Равно непримирим автор «Дневника» и ко всем прочим изменникам Польской короны. Первое место в их ряду занимают запорожские казаки, действия которых трактуются как бунт против законного государя, не заслуживавший поддержки со стороны русского царя. Сходную риторику, несколько смягченную, правда, в сравнении с инвективами против изменников в пользу московитов, можно видеть и в описании противников королевской власти внутри Речи Посполитой – от гетмана Януша Радзвилла, обратившегося в 1655 г. за поддержкой к шведам, до конфедератов войска Литовского 1661–1663 гг. и гетмана Ежи Любомирского, поднявшего в 1664 г. рокош против короля. Хотя автор «Дневника» и признает, что в двух последних случаях требования со стороны недовольных королем и Республикой были отчасти правомерны, ничто не может оправдать в его глазах вред, наносимый бунтовщиками государству, которое из-за их действий не смогло добиться почетного мира и возместить свои потери первых лет войны.

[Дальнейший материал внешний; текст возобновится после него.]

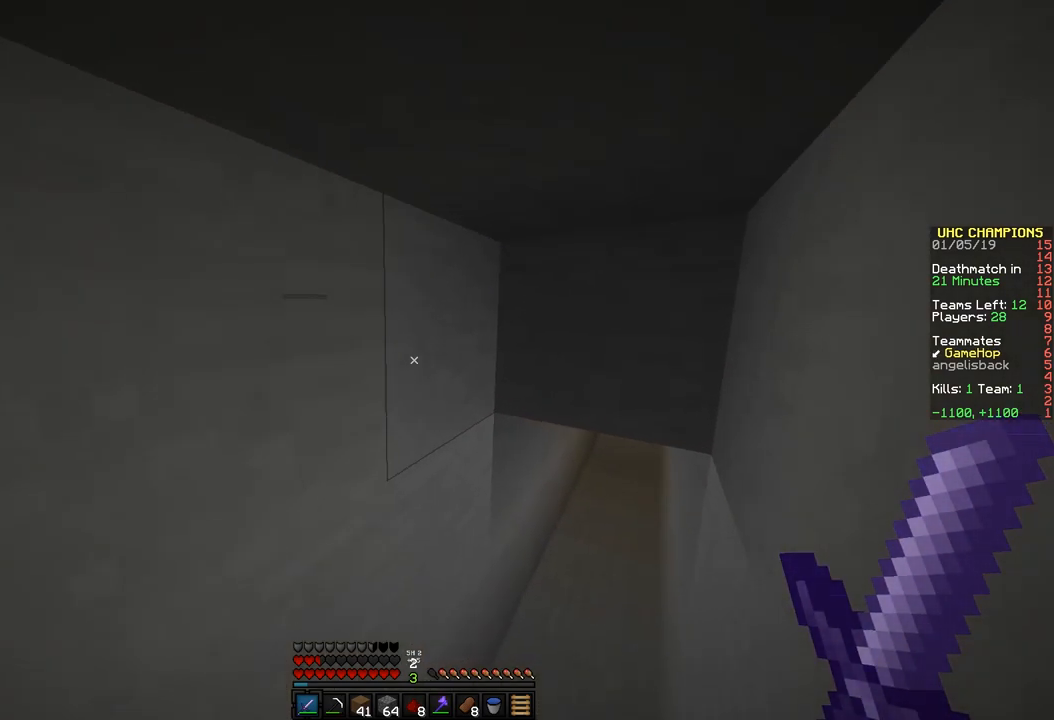
{"keys": ["d", "space", "w"], "mouse": [], "events": [[33, "space", "up"], [433, "space", "down"]]}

Описывая сложные политические коллизии внутри Речи Посполитой, автор «Дневника» всегда выступает последовательным сторонником королевской власти. Король Ян Казимир – пожалуй, единственное действующее лицо «Дневника», к которому не обращены даже косвенные упреки. При этом о происходящем при королевском дворе и в центральных органах управления Польского королевства автор очевидно осведомлен хуже, чем о событиях в ставках литовских гетманов или на линии соприкосновения польско-литовских и русских войск. Требование сильной королевской власти кажется до некоторой степени естественным для человека, не укорененного внутри польско-литовского общества по праву рождения и родственных связей, каким, вероятно, был Боуш, но стремившегося при этом в силу тех или иных личных причин ассоциировать себя с Республикой в целом и принимавшего ее политическую культуру.

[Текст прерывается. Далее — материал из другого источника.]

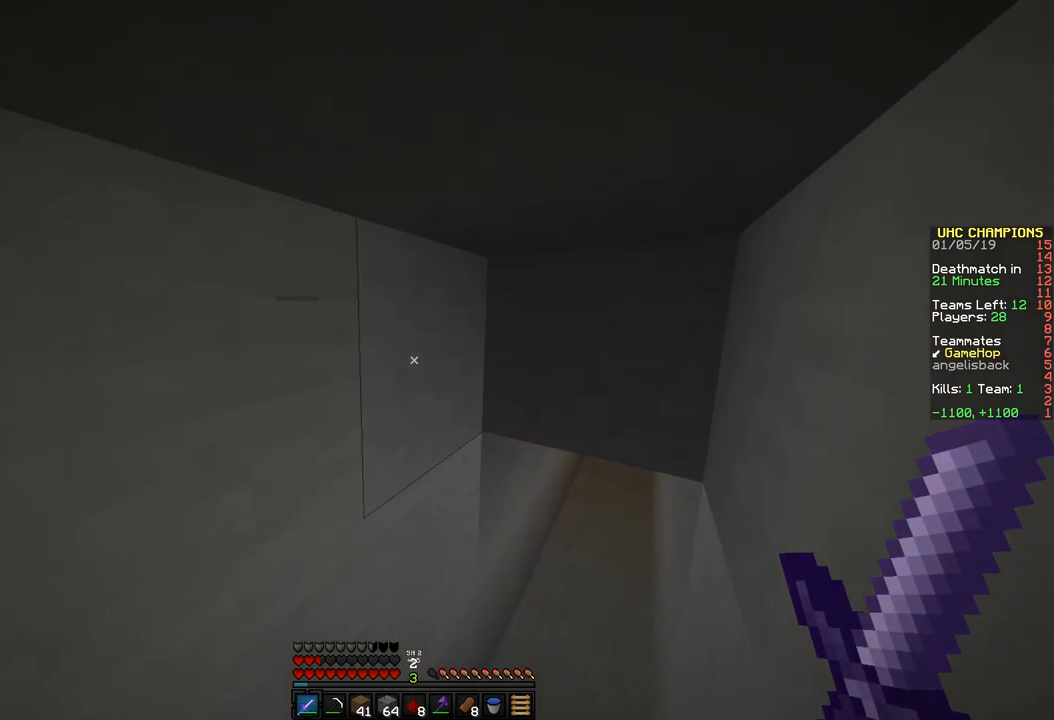
{"keys": ["d", "w"], "mouse": [], "events": [[33, "space", "up"]]}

Если же пытаться найти положительного польско-литовского героя «Дневника», помимо короля, то таковым, вероятно, окажется гетман польный литовский Винцент Гонсевский, о котором автор отзывается с неизменным почтением. На первый взгляд этот выбор протагониста представляется несколько странным, поскольку военная и политическая карьера Гонсевского была далеко не безупречна. Автор «Дневника» вскользь упоминает о кратком периоде 1654–1655 гг., когда Гонсевский был сторонником Януша Радзивилла и Кейданской унии, и оттеняет этот неприятный для своего героя эпизод инвективами в адрес шведов, вероломно захвативших Гонсевского в плен (л. 16). Попадание Гонсевского, уже в статусе польного гетмана литовского, в русский плен в битве под Верками 11 октября 1658 г. «Дневник» приписывает исключительно вероломству московитов. Слухи о том, что Гонсевский за годы, проведенные в плену, стал сторонником царской власти, наш автор отвергает как необоснованные, а роль гетмана в направленной против короля конфедерации войска Литовского рисует как посредничество, служившее якобы восстановлению внутреннего единства Речи Посполитой. Убийство конфедератами Гонсевского и его товарища Казимира Журонского описано в «Дневнике» с почти художественной выразительностью (л. 112–113)[137]. Эта нескрываемая симпатия столь необычна для «Дневника», что невольно заставляет предполагать некую связь между его автором и Гонсевским. Возможно, Боуш до 1654 г. в той или иной форме состоял на службе у будущего гетмана или входил в его клиентелу, хотя подобные предположения, разумеется, носят сугубо спекулятивный характер.